Case ID: la_173/html/0427-01.html
Source: Caselaw Access Project
Author: {"author": "ROGERS, J.", "license": "Public Domain", "url": "https://static.case.law/"}
Date Created: 2024-08-24T03:29:51.129683

(137 So. 203)
    CORBELLO et al. v. CORBELLO.
    No. 31130.
    April 27, 1931.
    
    Cline, Plauche & Girod, of Lake Charles, for appellant.
    Thomas Arthur Edwards, of Lake Charles, for heirs present and represented.
   ROGERS, J.

In March, 1925, Mrs. Erisse Corbello was interdicted by the Fourteenth district court for the parish of Calcasieu, and the Calcasieu National Bank of Lake Charles was appointed curator of the interdict. The bank rendered provisional accounts annually until the interdict died in February, 1930, when it rendered its final account. The heirs of the deceased opposed the accounts filed by the bank, and, on the trial of the opposition, the district court rendered a judgment approving the accounts, directing that the funds in the possession of the curator be distributed, and ordering the curator discharged. On appeal to this court,' the judgment was affirmed. See Corbello v. Corbello, 171 La. 735,132 So. 127. Subsequently, the bank filed' a supplement to its final account, in which it sought authority to pay certain expenses and charges resulting from the opposition and appeal. The heirs of Mrs. Erisse Corbello also opposed this supplemental account to which they filed an exception of no right or cause of action and a plea of res judicata. These pleas were maintained 'by the court below, which dismissed the curator’s supplemental account at its costs. The bank then moved for a suspensive appeal, which the court below, acting on the motion, granted from the judgment maintaining the peremptory exceptions filed by the opponents, but denied from the prior judgment approving the curator’s accounts, directing a distribution of the funds, sending the heirs into possession, and ordering the curator’s discharge.
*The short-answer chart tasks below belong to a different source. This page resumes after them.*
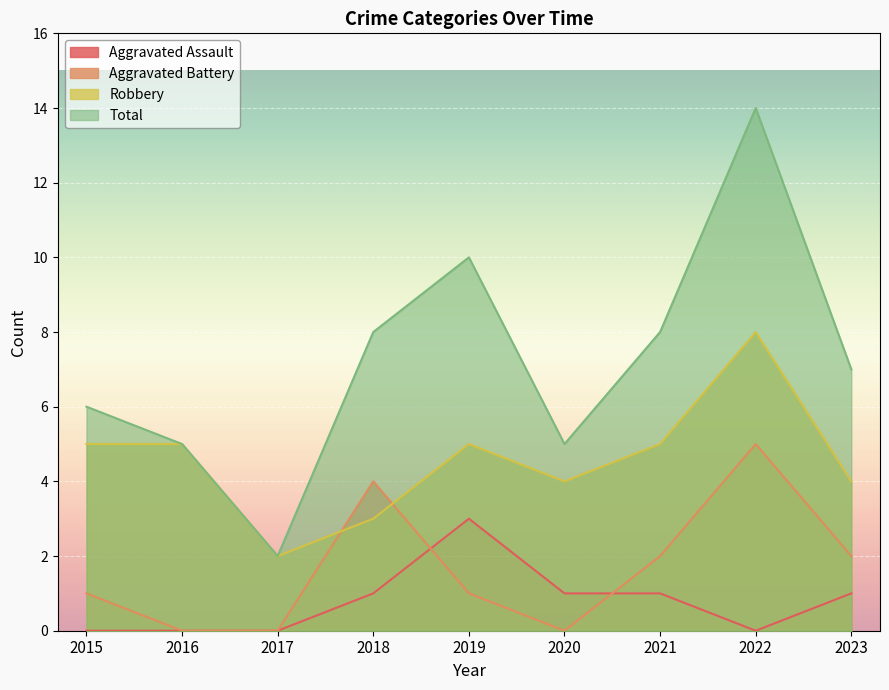

The value of Total at 2018 is 8. True or false?

True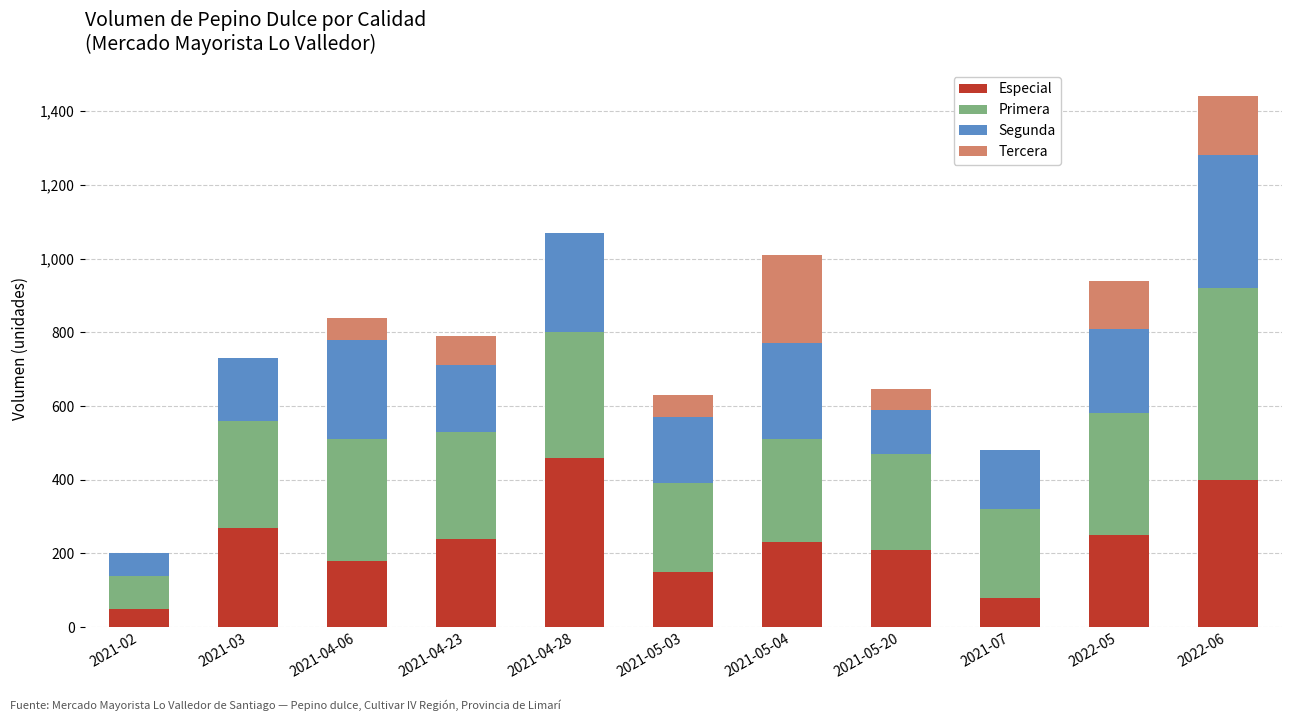

At which category is the sum across all series the highest?

2022-06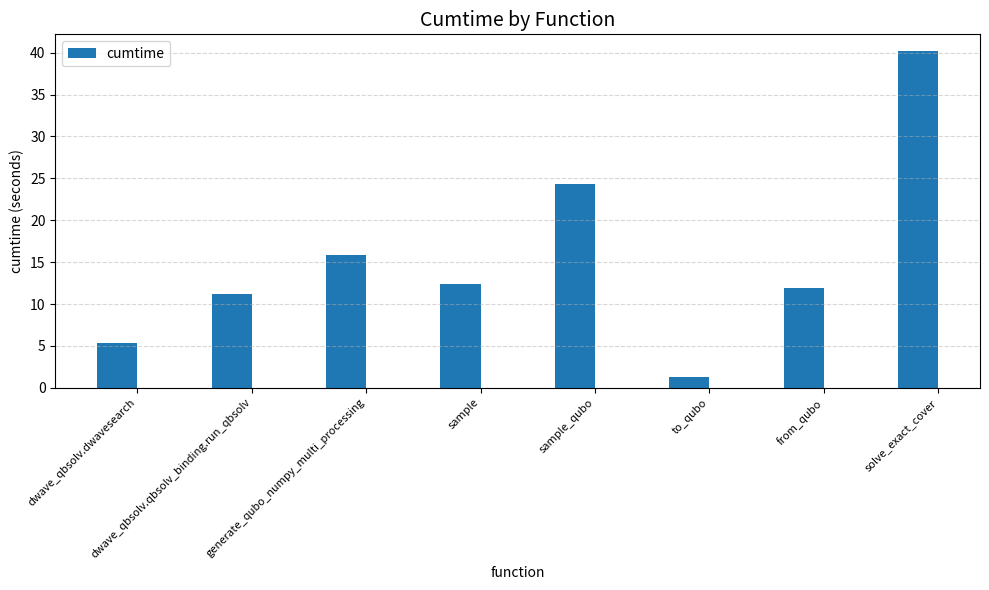

The value at dwave_qbsolv.dwavesearch is 5.3. True or false?

True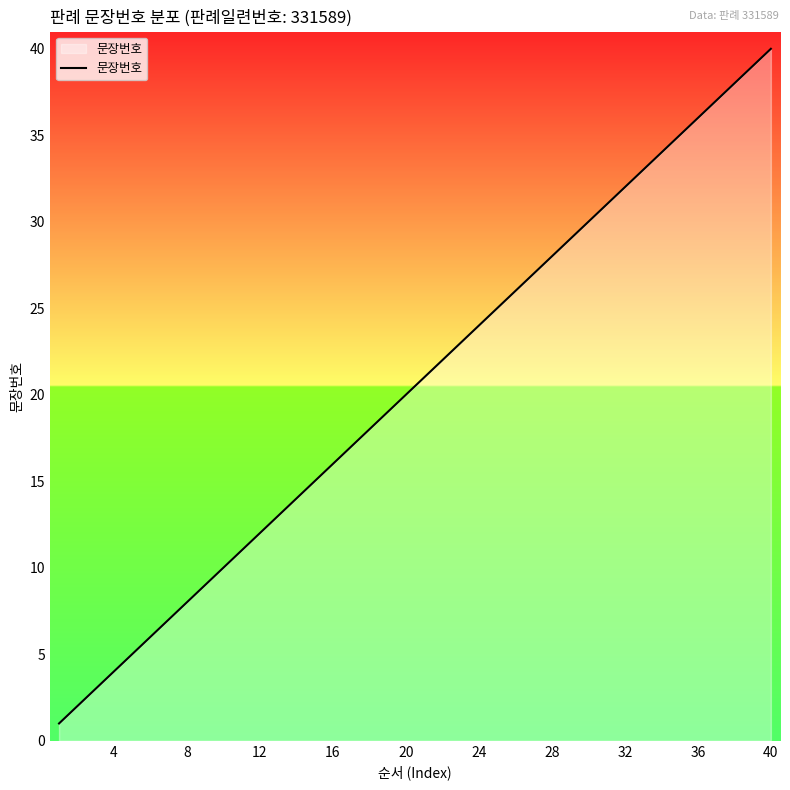

What is the difference between the maximum and minimum values?

39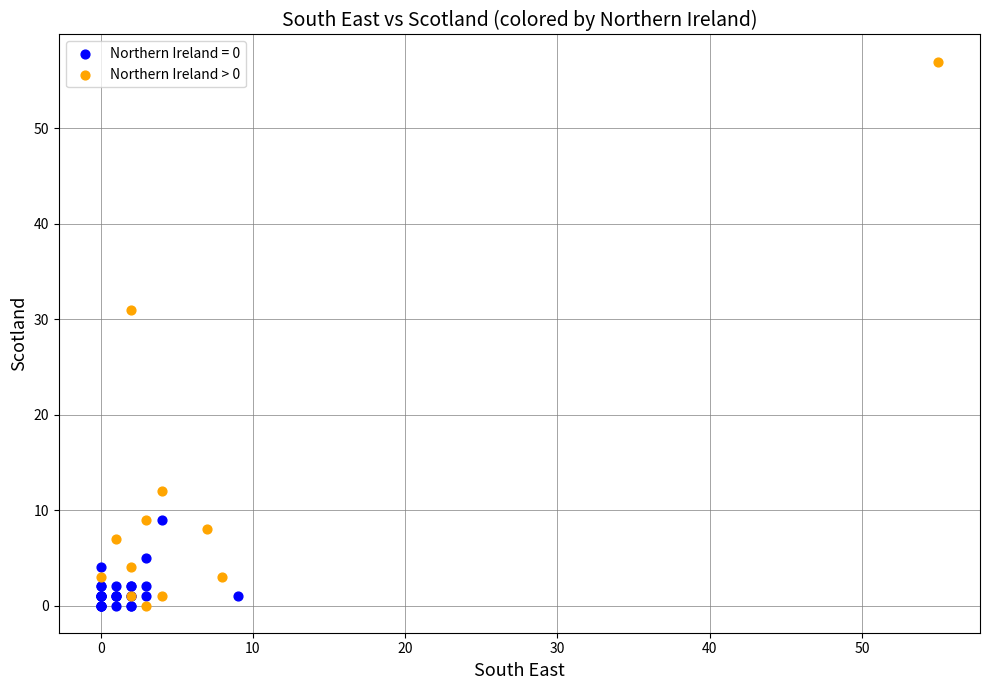

Which series contains the highest Y value?

Northern Ireland > 0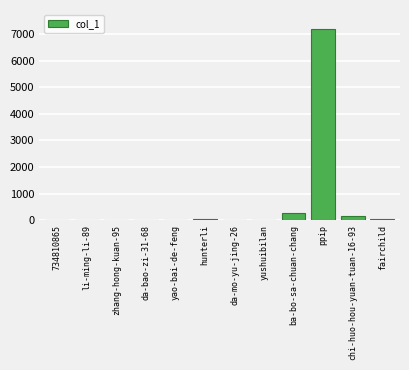

What is the maximum value shown in the chart?

7196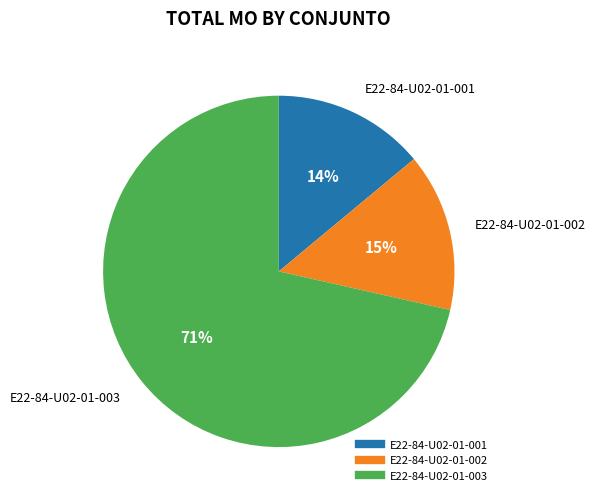

To the nearest percent, what portion does E22-84-U02-01-003 represent?

71%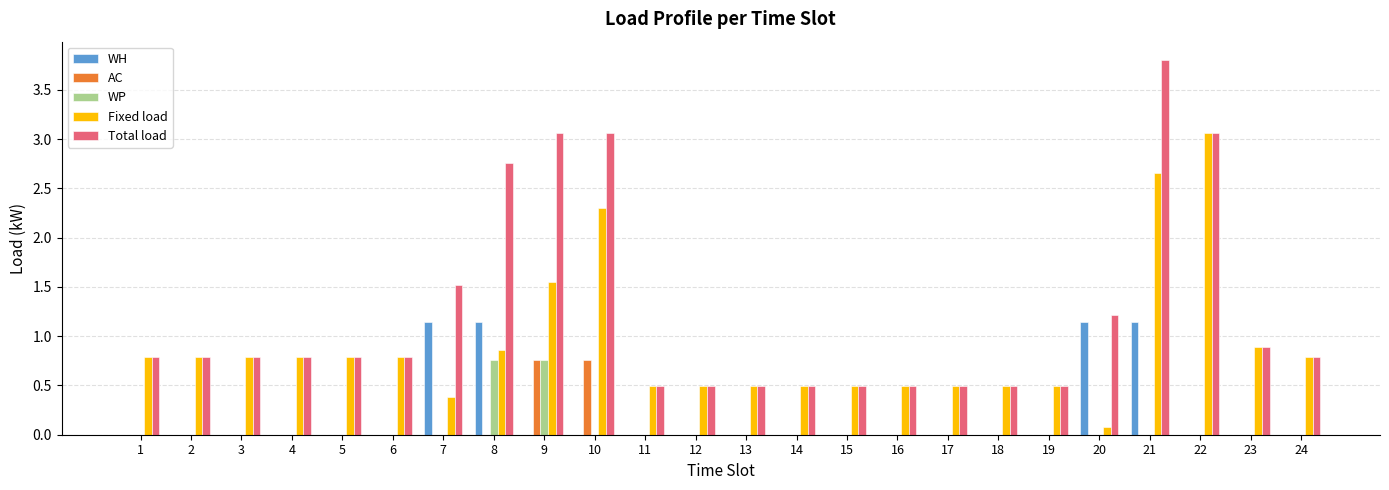

Which series changed the most between 12 and 20?

WH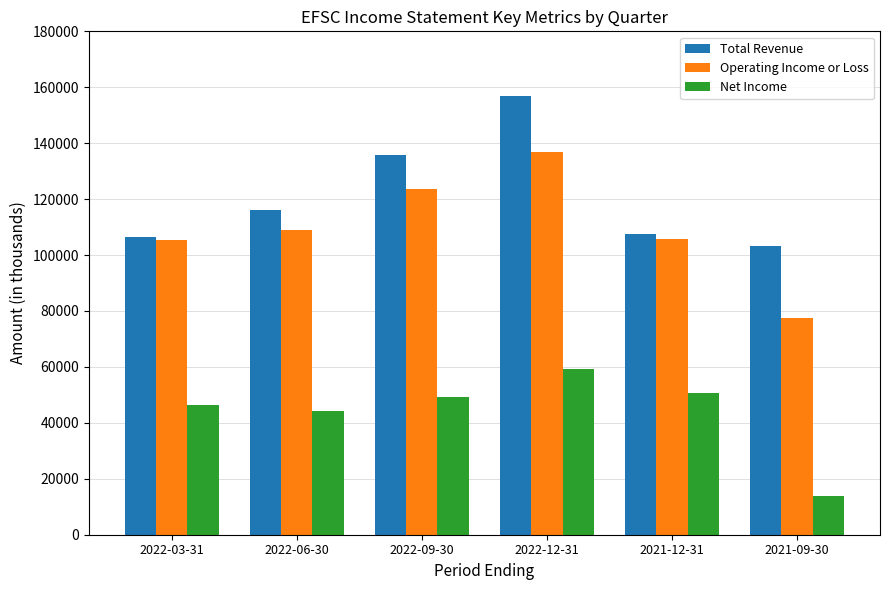

Which category has the lowest value across all series?

2021-09-30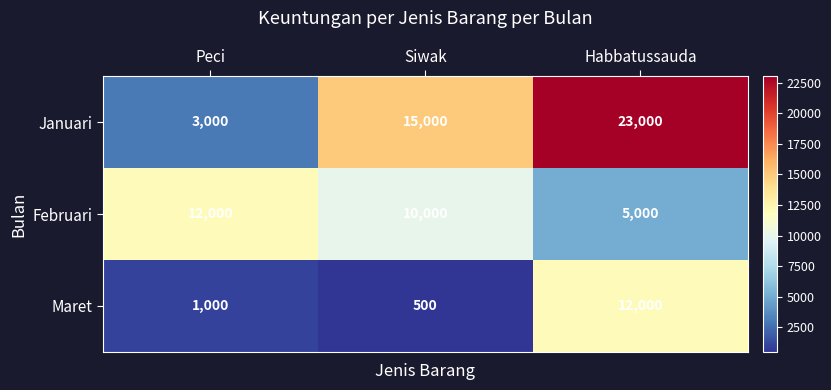

What is the maximum value shown in the chart?

23000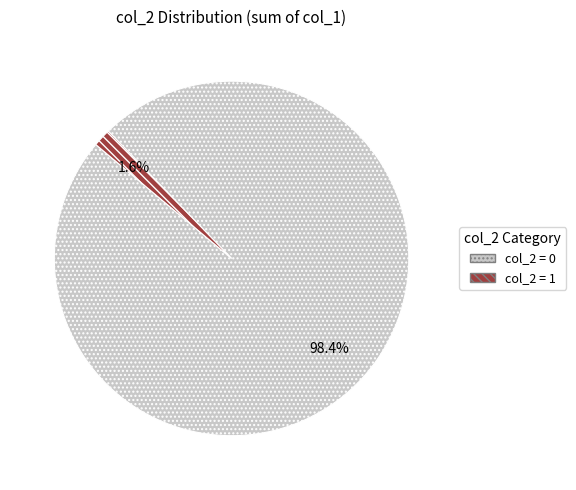

Which slice is the smallest?

col_2 = 1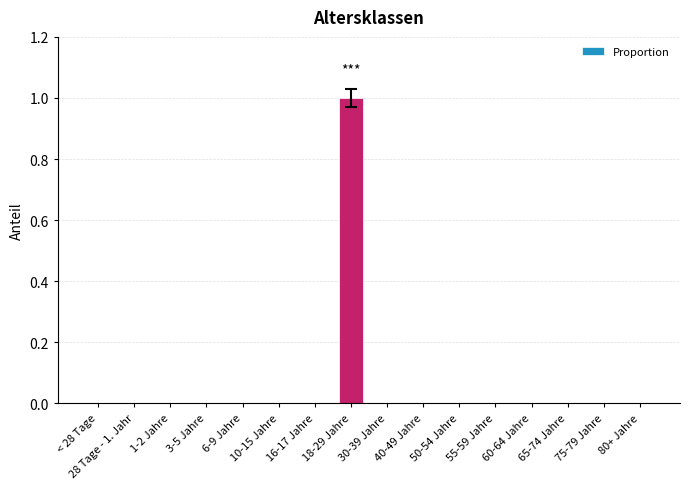

At which category does the chart reach its peak across all series?

18-29 Jahre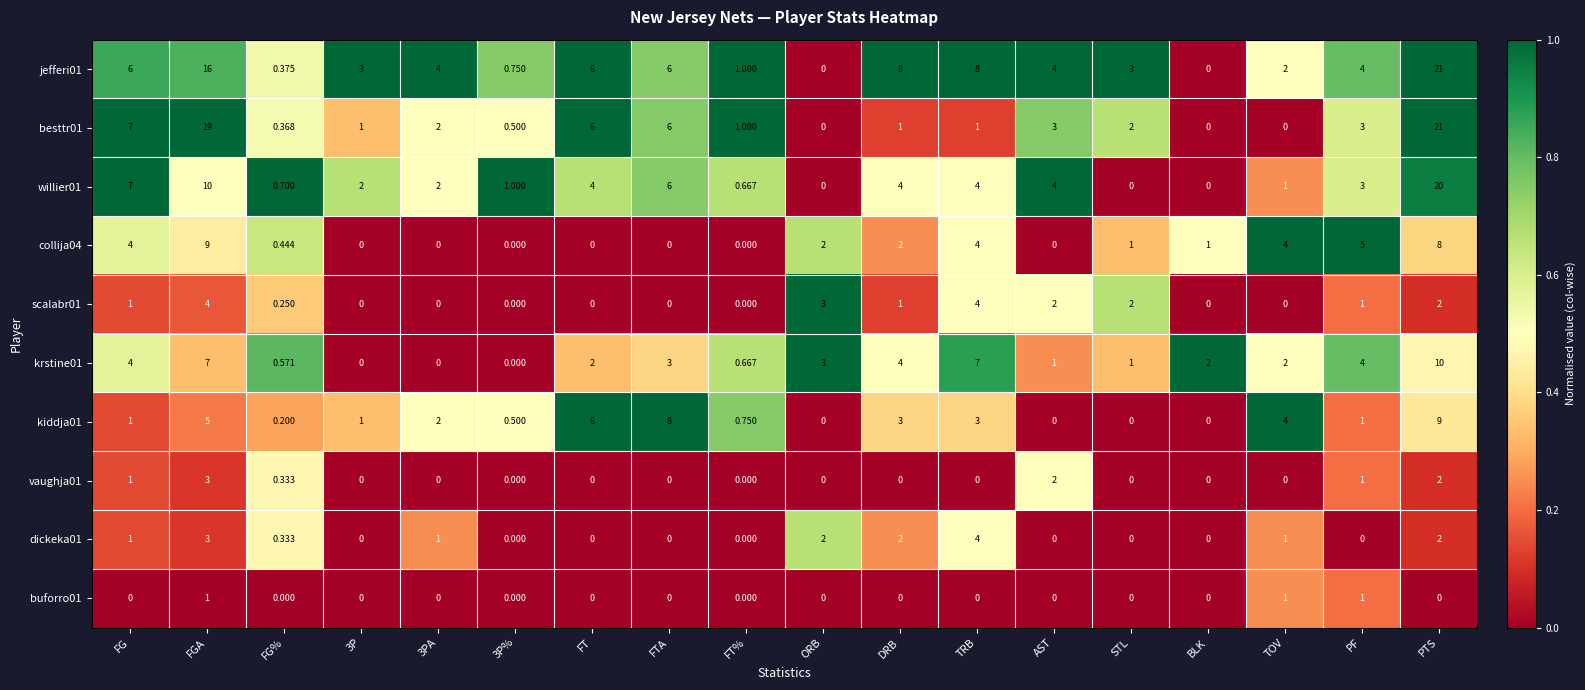

At which category is the sum across all series the highest?

PTS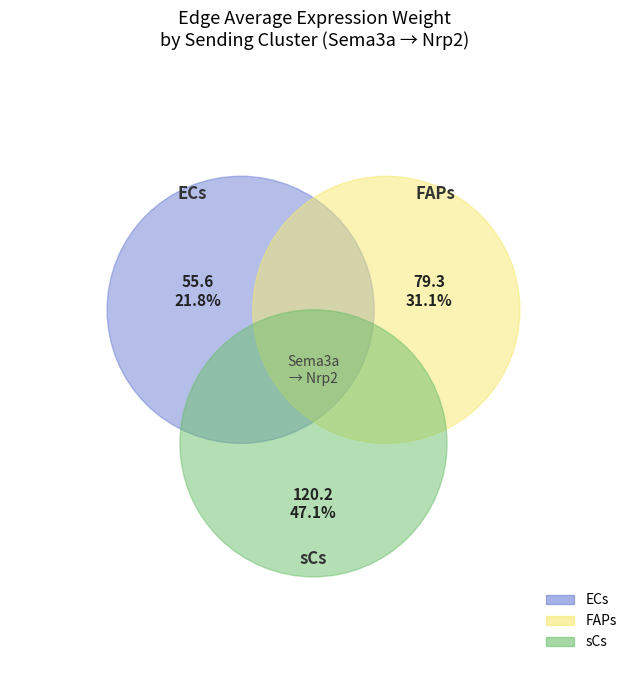

What is the ratio of the value at FAPs to the value at ECs?

1.4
The bank, through its attorneys, objected to •the order of appeal as granted, and applied to this court for the appropriate writs to review the ruling of the court below. This application was denied on February 2, 1931, on the ground that the ruling complained of was correct. The transcript of appeal was filed on February 24, 1931, and on February 27, 1931, appellees moved to dismiss the appeal, on the grounds, substantially, that the appellant had exhausted its remedy by its unsuccessful application for the remedial writs and that the ruling of this court on appellant’s application constitutes res judicata in the present appeal, barring all inquiry into the subject matter thereof.

Neither of the grounds relied on by the appellees warrants this court in dismissing the bank’s appeal. The right of a litigant to appeal from an adverse judgment is wholly different from his right to invoke the supervisory process of the court to review an adverse ruling of an inferior court. The remedies are not interchangeable. Under the constitutional provisions the court’s appellate jurisdiction is as distinct in its nature as it is in its name from the court’s supervisory jurisdiction. The court’s supervisory powers are exercised only in those cases where there is no remedy by appeal or where such a remedy is likely to prove inadequate. All that was decided on the bank’s application for the remedial writs was that the court below had properly denied the 'bank’s motion for an appeal from its judgment, affirmed by this court, dismissing the opposition of the interdict’s heirs to the several accounts filed by the bank as the interdict’s curator. This ruling does not affect the merits of the present appeal the purpose of which is to bring up for review the judgment of the. court below dismissing on the appellees’ peremptory exceptions the bank’s supplemental account.

For the reasons assigned, the motion to dismiss the appeal is denied.